* **Aim of the exercise**:
Find how many lines in the material below hold the word "index". Reply with that figure alone.

* **Material to process**:
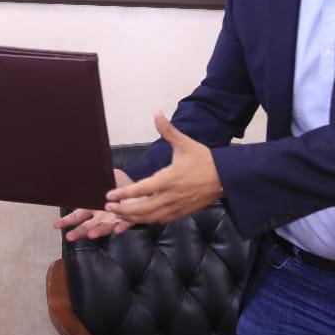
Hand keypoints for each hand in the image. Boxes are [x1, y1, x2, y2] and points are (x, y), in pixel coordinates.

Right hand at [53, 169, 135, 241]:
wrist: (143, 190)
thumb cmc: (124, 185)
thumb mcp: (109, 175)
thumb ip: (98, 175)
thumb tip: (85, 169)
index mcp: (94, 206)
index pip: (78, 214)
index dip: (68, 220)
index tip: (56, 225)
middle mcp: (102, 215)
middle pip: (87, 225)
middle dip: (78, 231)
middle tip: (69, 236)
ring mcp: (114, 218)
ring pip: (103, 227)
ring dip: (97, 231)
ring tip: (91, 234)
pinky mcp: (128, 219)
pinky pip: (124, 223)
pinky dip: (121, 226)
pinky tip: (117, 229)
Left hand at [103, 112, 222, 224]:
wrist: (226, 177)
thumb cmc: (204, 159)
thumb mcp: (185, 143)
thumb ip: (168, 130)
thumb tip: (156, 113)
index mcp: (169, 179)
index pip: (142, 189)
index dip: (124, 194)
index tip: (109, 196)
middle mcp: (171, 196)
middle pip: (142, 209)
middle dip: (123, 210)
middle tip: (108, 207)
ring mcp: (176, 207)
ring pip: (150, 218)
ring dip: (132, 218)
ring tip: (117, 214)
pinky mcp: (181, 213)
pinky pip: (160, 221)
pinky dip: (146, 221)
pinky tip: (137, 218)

---

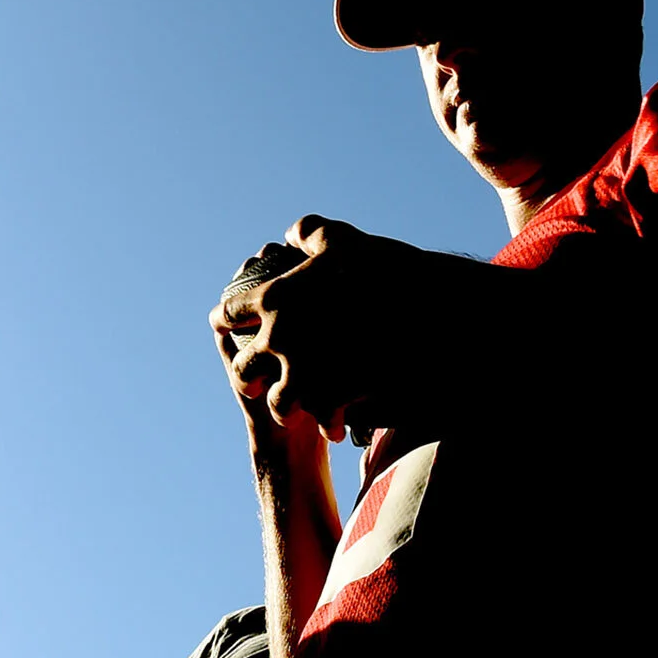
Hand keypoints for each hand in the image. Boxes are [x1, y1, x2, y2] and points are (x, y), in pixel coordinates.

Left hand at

* **Task result**:
8